Mark Mattson, Executive Director of EBI, welcomed the MOE’s decision to pursue a full investigation into the Red Hill Creek discharges and its decision to lay its own charge, based on their own evidence. “The time and resources expended by the MOE investigating the pollution, following the original evidence collected by community groups and EBI, sets an important precedent for how evidence of environmental crime should be acted upon by our environmental police.”

November 10, 1999


City of Hamilton Charged for Red Hill Creek Toxic PCB Contamination

The Sierra Legal Defence Fund and the Environmental Bureau of Investigation today announced that, in a private prosecution, the City of Hamilton has been charged under the provincial Environmental Protection Act and the federal Fisheries Act for allegedly discharging PCBs and toxic ammonia into Red Hill Creek from the City’s Rennie Street Public Works yard in Hamilton.  Lynda Lukasik, a Hamilton environmentalist and winner of the 1999 “Environmentalist of the Year Award” laid the private prosecution charges on behalf of hundreds of citizens who have struggled for years to protect the Red Hill Valley and its fish bearing Creek. Lynda is represented by Douglas Chapman of the Sierra Legal Defence Fund (SLDF) who will prosecute the case. Mark Mattson, of the Environmental Bureau of Investigation (EBI) gathered the evidence including pollution samples and documents.

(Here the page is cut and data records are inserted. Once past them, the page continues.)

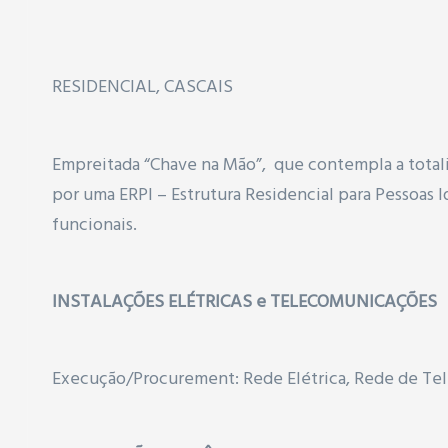
RESIDENCIAL, CASCAIS
Empreitada “Chave na Mão”, que contempla a totali
por uma ERPI – Estrutura Residencial para Pessoas 
funcionais.
INSTALAÇÕES ELÉTRICAS e TELECOMUNICAÇÕES
Execução/Procurement
:
Rede Elétrica, Rede de Te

The City of Hamilton apparently has known for 10 years that leachate from the old Rennie Street dump has been pouring into the fragile waters of Red Hill Creek. Almost a year and a half ago, the Ministry of the Environment advised the City that its discharges into the Creek contained dangerous polychlorinated biphenyls (PCBs) and that the City “was required to take the necessary remedial measures to eliminate the seepage of wastes into the Creek.”

“PCBs are a world-wide problem and are banned hazardous substances because they are so persistent in the environment,” said Lynda Lukasik. “Further”, she said, “most of these PCBs are going into Hamilton Harbour which is already a polluted ‘Area of Concern’ under the Great Lakes Water Quality Agreement.”

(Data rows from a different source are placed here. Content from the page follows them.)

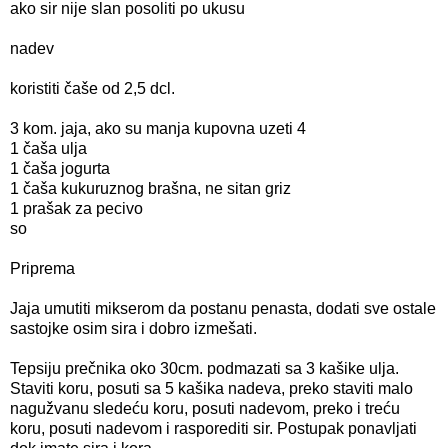
ako sir nije slan posoliti po ukusu
nadev
koristiti čaše od 2,5 dcl.
3 kom. jaja, ako su manja kupovna uzeti 4
1 čaša ulja
1 čaša jogurta
1 čaša kukuruznog brašna, ne sitan griz
1 prašak za pecivo
so
Priprema
Jaja umutiti mikserom da postanu penasta, dodati sve ostale
sastojke osim sira i dobro izmešati.
Tepsiju prečnika oko 30cm. podmazati sa 3 kašike ulja.
Staviti koru, posuti sa 5 kašika nadeva, preko staviti malo
nagužvanu sledeću koru, posuti nadevom, preko i treću
koru, posuti nadevom i rasporediti sir. Postupak ponavljati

The toxic ammonia levels were so high in the samples obtained from the site that the test animals all died in minutes in the lab. There are already strict government fish-consumption restrictions in place for people eating fish from Hamilton Harbour. Most of these restrictions are PCB based. Both ammonia and PCBs are listed as contaminants of concern in downstream Hamilton Harbour.

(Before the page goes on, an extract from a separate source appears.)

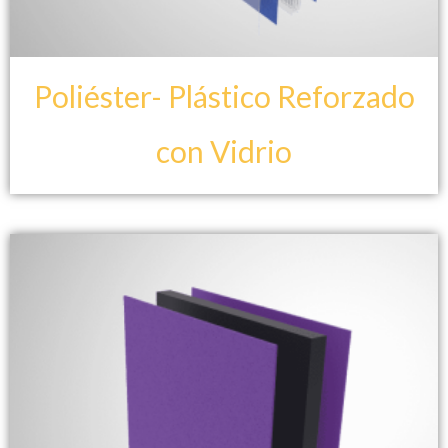
Poliéster- Plástico Reforzado
con Vidrio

Burke Austin, who lives very close to the site, is appalled that the City has allowed its City Yard and dump to discharge dangerous PCBs onto the banks of the Creek and into it. “For years I worked to have the trail and bridge installed across the Creek so that citizens could have access to it, and now I am so worried because I know that many children are playing in this polluted area and there are no signs to warn them,” she said.

“It’s a tragedy that private citizens have had to take environmental law enforcement into their own hands in Ontario,” said Stewart Elgie, Managing Lawyer of the Sierra Legal Defence Fund. “The Provincial Government has cut 40% from its environmental budget since 1995 and is turning a blind eye to toxic pollution problems like this one.”

Dave Dillenbeck, a Biologist with over 20 years experience with the Ministry of the Environment before his retirement, examined the discharges at the site, the lab documents and concluded that the City’s discharges into Red Hill Creek were always acutely toxic to fish and further that the PCB concentrations were “many thousands of times” over the Provincial Water Quality Objectives for PCBs.